MARQUEUR DE POINTS PELOTE BASQUE PAYS BASQUE D'ANTAN |
Et quand c'est fini, lorsque l'un des camps a marqué les 70 points qui sont le terme ordinaire de la partie, alors l'enthousiasme éclate. Les acclamations montent dans l'air, les bérets volent, les mains s'agitent, la fanfare des clameurs déferle, se prolonge et se renouvelle, une frénésie d'allégresse emplit les poitrines, les vainqueurs apparaissent sur des épaules furieuses.
En applaudissant les "pelotaris", c'est eux-mêmes que ces hommes, ces femmes, ces enfants exaltent. Ils vont au "fronton" comme à un rendez-vous national ; ils y portent la même âme qui gonflait le peuple hellène au seuil du théâtre de Dionysos ; tous, fils ou pères de joueurs, joueurs eux-mêmes, revivent ou s'espèrent dans les vainqueurs présents; ils vénèrent en eux la tradition des siècles morts. Pas de bourgade, pas de village qui n'ait son fronton ; pas d'enfant qui, en s'essayant à courir, ne s'entraîne à lancer la pelote ; tout mur est propre à faire rebondir une balle ; la notoriété des bourgs est proportionnée à l'importance de leurs frontons, Cambo, Sare, Saint-Palais, Saint-Jean-de-Luz, Guétary ; on cite avec orgueil et envie ceux de Madrid et de Buenos-Ayres, l'Eskualduna de Bilbao, qui est vitrée, éclairée à la lumière électrique, et peut contenir 2 500 personnes.
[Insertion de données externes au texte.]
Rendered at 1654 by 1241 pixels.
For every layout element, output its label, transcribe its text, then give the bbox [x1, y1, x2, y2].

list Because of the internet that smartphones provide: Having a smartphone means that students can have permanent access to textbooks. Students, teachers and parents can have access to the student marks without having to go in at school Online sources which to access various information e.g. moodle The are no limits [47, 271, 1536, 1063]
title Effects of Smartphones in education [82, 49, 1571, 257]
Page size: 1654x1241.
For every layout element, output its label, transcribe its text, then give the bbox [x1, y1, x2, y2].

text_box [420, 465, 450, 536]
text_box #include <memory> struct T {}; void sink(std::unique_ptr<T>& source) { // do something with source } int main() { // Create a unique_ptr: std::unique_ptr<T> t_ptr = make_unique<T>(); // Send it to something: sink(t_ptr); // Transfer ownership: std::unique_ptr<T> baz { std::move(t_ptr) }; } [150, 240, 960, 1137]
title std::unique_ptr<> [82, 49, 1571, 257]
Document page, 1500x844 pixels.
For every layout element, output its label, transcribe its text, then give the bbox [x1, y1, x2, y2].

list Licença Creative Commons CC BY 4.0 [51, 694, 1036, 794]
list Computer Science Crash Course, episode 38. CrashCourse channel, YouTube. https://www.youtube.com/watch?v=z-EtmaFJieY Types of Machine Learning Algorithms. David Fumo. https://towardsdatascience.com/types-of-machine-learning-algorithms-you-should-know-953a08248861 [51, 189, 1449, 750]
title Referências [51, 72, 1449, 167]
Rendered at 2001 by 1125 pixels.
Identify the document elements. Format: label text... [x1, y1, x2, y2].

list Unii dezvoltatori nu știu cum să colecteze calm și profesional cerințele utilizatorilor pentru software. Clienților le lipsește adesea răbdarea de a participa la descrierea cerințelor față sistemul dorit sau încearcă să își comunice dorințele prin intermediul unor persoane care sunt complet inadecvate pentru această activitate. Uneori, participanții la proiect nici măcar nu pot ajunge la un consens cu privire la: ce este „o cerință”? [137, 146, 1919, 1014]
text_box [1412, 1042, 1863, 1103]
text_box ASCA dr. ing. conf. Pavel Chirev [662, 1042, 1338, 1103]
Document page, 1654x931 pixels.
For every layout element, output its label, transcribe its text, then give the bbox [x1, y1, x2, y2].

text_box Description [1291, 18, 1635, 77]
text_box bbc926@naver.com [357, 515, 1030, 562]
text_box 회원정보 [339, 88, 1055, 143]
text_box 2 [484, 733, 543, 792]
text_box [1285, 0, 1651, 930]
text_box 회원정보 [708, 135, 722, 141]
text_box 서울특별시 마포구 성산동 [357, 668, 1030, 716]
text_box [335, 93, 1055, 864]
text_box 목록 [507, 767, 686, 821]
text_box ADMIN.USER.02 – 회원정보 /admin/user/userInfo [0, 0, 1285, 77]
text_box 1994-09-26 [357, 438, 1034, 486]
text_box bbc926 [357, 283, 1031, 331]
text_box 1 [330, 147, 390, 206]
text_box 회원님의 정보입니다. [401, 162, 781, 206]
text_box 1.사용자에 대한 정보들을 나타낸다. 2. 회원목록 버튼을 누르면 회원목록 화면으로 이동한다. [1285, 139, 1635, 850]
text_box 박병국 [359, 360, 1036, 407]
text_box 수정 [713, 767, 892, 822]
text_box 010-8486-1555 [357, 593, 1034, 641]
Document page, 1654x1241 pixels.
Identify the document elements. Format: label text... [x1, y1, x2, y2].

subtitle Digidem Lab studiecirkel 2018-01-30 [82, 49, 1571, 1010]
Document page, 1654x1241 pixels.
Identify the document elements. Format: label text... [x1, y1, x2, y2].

On s'enorgueillit des grands joueurs. On nomme avec admiration, dans le passé, Chiquito de Eibar, qui fut le "roi de la pelote", Portal, Irun, Chilar, Arrué, Otharré, Lemoine, et ceux qui triomphèrent en Amérique : Ethulan, Goni, Elisalde, etc. Lorsque Chiquito de Cambo, que nous verrons aujourd'hui, triompha, il y a deux ans, de l'illustre Arrué, qui passait pour invincible, ce fut un beau combat : Arrué, sûr de la victoire, arriva au fronton en grand équipage, dans un break qu'escortaient ses amis ; dans la certitude du triomphe, on avait fait imprimer à l'avance des imitations de billets de banque à son effigie ; il fut vaincu, et, après deux ans, pas de foyer au pays basque où l'on ne s'entretienne encore de la rencontre mémorable et légendaire des deux intrépides champions.
CHIQUITO DE EIBAR PAYS BASQUE D'ANTAN |
Il a fallu quinze années de pratique des exercices athlétiques pour que la pelote basque pénétrât à Paris, par l'initiative de jeunes hommes de là-bas, qui, habitant Paris, y ont fait construire, 26, rue Borghèse, à Neuilly, un fronton où ils s'exercent au jeu de leurs pères. La pelote basque sera vite populaire chez nous, et, si les frais d'établissement n'étaient si élevés (on a dû dépenser près de vingt mille francs rue Borghèse), je jurerais qu'avant dix ans elle serait partout pratiquée : ce n'est pas seulement les muscles qu'elle fortifie, c'est aussi le coup d'œil et la présence d'esprit qu'elle développe.
AFFICHE PARTIE PELOTE NEUILLY |
C'est précisément le célèbre Chiquito de Cambo, que les "pelotaris" de Paris ont fait venir. Fils d'un facteur des postes, Chiquito jouait à quatorze ans. Il en a vingt aujourd'hui, et sa réputation a franchi l'Atlantique. C'est l'an dernier, je crois, qu'il faisait, dans l'Amérique du Sud, où la pelote est passionnément pratiquée par les Basques, émigrés, une tournée triomphale et fructueuse. Il y a encore quinze ans, on allait là-bas jusqu'à donner trente mille francs par mois à des pelotaris en tournée ; avec la concurrence, les prix ont baissé, mais un bon joueur reçoit fréquemment encore, pour une partie, six, sept et huit cents francs.